PROVIDED TEXT:
•••••

# Little terrier breeders?



## Chris McDonald (May 29, 2008)

Going to be moving into a house with a much bigger yard over the next 6 months to a year. Slowly working on it now. I plan on getting another dog or two or three. Anyway, the wife and kids want a smaller dog. I am good with that but I am trying to push them towards a working line terrier type. I would have liked to try and talk them into one of Mike S terriers but I showed them that cool video of the cute little dogs taking down the raccoons. So somehow I am getting over ruled because of that? So right now my question is does anyone know of any working line JRT breeders? Or have any other recommendations. And Mike S do you have any cute cuddle pictures or video of your terriers that may help my cause?


----------



## Mike Scheiber (Feb 17, 2008)

•••••

Text extracted at the page level:

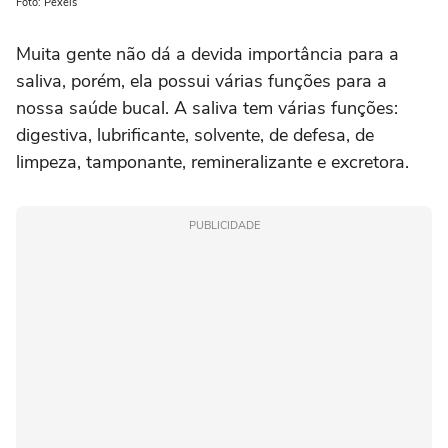
Foto: Pexels
Muita gente não dá a devida importância para a
saliva, porém, ela possui várias funções para a
nossa saúde bucal. A saliva tem várias funções:
digestiva, lubrificante, solvente, de defesa, de
limpeza, tamponante, remineralizante e excretora.
PUBLICIDADE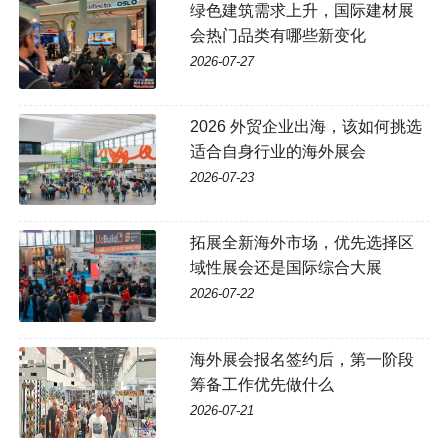
绿色建筑需求上升，国际建材展
会热门品类有哪些新变化
2026-07-27
2026 外贸企业出海，该如何挑选
适合自身行业的海外展会
2026-07-23
拓展全新海外市场，优先选择区
域性展会还是国际综合大展
2026-07-22
海外展会报名签约后，第一阶段
筹备工作优先做什么
2026-07-21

•••••

EXERCISE REQUIREMENTS:
In the terrier breeders thread, what type of dog is Chris McDonald trying to push his wife and kids toward? Please answer briefly.

REPLY:
A working line terrier type.